This task calls for copying every line in the data below that contains the word "право".

================

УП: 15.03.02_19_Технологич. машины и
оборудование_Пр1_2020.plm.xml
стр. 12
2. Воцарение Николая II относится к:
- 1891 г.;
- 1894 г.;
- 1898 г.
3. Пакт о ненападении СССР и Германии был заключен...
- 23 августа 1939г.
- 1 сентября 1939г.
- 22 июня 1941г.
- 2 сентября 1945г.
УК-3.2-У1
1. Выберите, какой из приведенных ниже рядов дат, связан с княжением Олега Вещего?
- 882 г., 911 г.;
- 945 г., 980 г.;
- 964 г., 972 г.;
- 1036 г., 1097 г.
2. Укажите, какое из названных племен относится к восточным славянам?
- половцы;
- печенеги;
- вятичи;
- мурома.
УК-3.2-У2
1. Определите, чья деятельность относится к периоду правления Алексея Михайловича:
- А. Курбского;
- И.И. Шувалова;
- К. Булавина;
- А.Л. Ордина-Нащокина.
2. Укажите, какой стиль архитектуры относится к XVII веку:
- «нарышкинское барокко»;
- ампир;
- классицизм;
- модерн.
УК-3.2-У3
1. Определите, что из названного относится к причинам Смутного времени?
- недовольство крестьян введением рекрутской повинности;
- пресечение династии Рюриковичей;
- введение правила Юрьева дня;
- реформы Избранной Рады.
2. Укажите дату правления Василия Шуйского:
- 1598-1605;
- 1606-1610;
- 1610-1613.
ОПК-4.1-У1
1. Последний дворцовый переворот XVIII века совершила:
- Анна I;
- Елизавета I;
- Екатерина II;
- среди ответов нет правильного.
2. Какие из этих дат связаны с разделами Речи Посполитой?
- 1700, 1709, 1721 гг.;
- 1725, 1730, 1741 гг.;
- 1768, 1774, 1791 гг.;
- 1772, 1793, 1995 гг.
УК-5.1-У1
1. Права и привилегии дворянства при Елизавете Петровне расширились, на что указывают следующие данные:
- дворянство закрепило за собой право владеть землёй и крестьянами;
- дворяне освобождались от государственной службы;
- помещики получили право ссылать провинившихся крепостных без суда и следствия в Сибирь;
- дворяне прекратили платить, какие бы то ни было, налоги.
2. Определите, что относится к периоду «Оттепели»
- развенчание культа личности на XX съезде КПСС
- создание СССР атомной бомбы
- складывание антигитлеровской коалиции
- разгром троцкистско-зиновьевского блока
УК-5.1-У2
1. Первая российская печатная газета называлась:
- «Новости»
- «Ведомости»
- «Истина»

================

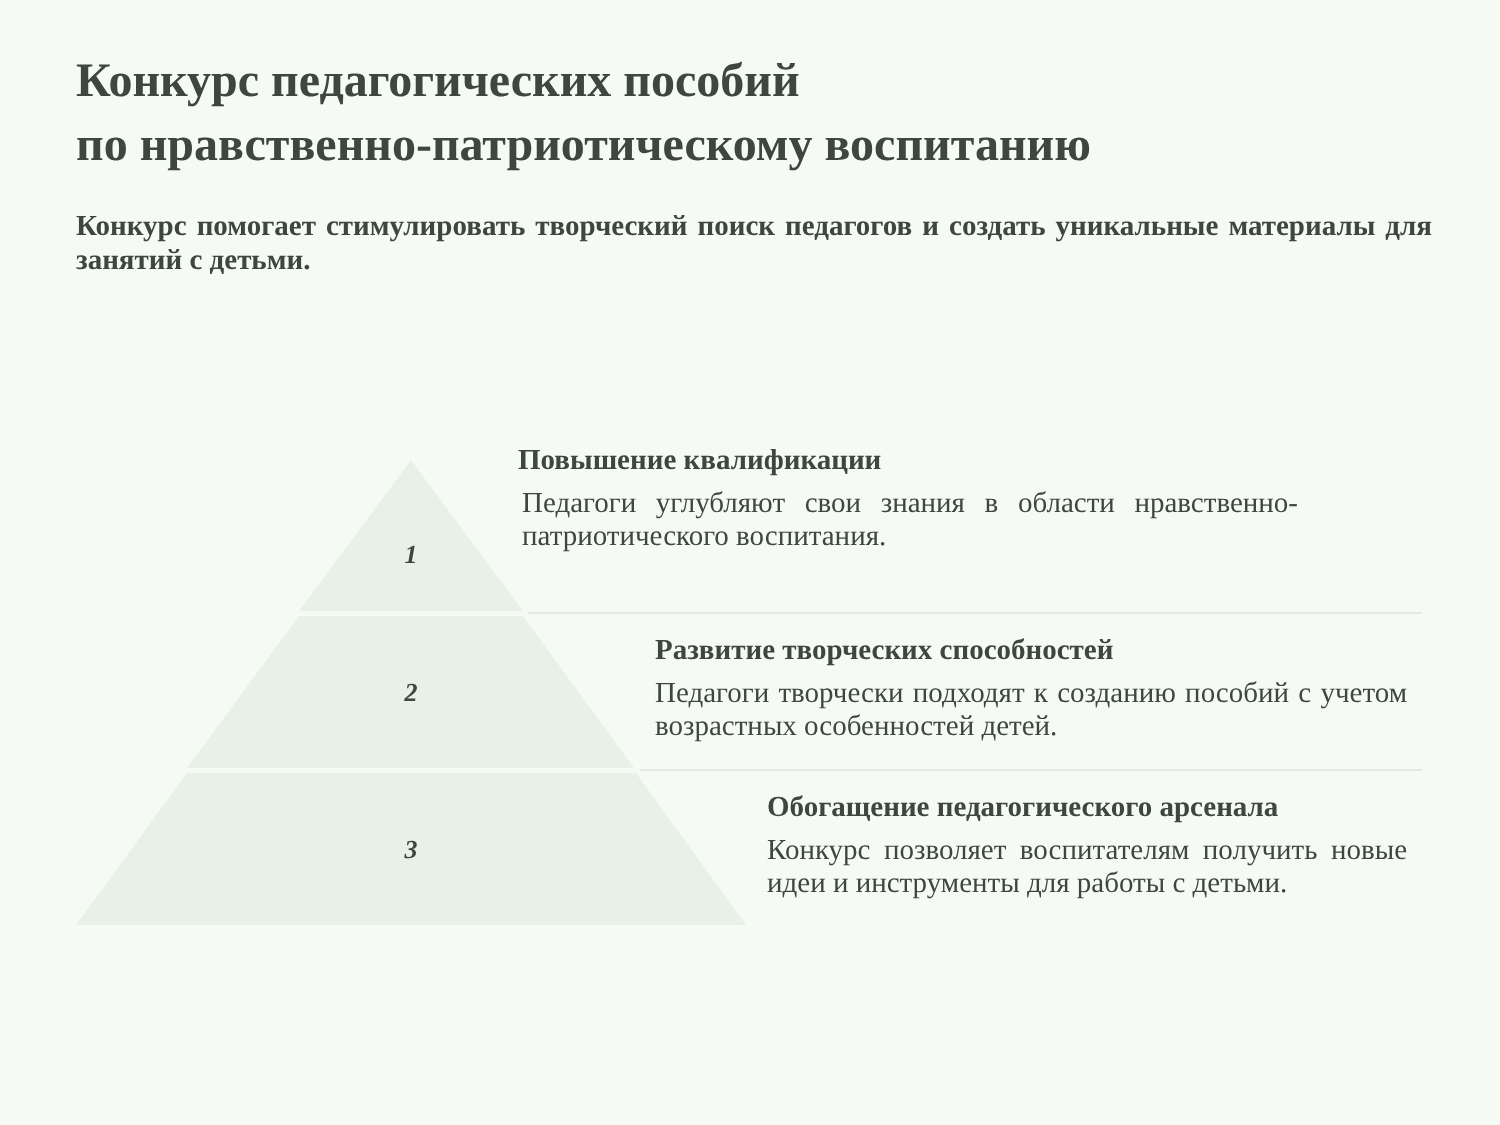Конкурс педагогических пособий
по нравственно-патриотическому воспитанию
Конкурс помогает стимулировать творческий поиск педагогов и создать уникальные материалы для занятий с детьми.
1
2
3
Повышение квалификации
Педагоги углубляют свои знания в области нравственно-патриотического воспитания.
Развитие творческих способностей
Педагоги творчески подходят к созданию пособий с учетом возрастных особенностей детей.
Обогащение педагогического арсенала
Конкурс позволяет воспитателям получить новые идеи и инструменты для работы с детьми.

================

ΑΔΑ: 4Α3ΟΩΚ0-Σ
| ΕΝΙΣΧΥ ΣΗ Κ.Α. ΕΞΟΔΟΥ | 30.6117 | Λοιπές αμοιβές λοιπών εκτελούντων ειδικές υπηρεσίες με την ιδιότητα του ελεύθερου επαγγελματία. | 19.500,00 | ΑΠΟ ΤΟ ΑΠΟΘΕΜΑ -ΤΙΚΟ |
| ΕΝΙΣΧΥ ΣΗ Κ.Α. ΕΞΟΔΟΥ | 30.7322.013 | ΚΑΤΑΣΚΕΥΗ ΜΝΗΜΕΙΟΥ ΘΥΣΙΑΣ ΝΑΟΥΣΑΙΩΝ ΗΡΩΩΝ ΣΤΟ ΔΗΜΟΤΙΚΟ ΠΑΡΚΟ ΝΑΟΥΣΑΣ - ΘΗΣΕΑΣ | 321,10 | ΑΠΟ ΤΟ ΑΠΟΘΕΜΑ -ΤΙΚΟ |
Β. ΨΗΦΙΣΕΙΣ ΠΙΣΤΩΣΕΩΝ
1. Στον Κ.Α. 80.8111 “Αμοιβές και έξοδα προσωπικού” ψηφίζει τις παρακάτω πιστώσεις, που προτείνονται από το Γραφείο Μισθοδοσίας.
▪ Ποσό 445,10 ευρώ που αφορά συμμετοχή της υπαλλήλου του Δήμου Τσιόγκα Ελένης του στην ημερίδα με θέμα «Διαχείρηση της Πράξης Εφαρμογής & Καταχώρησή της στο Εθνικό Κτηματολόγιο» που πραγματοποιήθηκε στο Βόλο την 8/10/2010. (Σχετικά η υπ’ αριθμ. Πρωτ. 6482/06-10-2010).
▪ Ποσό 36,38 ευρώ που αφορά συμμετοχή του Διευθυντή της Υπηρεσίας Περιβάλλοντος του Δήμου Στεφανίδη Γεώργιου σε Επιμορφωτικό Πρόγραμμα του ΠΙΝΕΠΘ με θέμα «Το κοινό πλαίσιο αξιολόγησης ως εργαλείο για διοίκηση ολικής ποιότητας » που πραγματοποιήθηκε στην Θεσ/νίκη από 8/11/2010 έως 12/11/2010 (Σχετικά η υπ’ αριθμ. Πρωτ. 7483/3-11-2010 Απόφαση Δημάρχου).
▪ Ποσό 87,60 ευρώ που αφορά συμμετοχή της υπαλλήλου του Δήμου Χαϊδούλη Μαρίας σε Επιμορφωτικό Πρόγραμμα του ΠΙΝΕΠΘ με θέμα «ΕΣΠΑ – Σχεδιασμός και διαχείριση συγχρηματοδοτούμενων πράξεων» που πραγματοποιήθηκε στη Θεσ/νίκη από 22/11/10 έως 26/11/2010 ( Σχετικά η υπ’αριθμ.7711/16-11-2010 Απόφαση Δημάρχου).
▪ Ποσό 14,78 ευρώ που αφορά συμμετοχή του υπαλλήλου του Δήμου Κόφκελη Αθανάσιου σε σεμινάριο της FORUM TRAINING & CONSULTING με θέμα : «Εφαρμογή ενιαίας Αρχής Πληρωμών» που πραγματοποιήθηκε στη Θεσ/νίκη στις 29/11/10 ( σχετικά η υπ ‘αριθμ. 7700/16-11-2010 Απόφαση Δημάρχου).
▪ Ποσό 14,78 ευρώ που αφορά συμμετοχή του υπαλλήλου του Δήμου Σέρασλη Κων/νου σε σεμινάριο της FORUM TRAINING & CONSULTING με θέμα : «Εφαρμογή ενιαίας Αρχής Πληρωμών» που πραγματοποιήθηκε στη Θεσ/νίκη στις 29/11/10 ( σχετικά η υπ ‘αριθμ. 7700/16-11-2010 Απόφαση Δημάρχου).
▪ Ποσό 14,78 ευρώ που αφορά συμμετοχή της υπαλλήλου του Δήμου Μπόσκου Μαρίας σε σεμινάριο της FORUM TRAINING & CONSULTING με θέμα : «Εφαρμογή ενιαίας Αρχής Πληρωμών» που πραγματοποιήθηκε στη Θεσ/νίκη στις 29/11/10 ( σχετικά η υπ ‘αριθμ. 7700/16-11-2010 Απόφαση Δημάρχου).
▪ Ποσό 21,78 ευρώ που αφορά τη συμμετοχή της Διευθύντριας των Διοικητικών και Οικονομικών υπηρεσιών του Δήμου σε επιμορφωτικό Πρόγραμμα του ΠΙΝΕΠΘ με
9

================

[ANSWER SECTION]:
- дворянство закрепило за собой право владеть землёй и крестьянами;
- помещики получили право ссылать провинившихся крепостных без суда и следствия в Сибирь;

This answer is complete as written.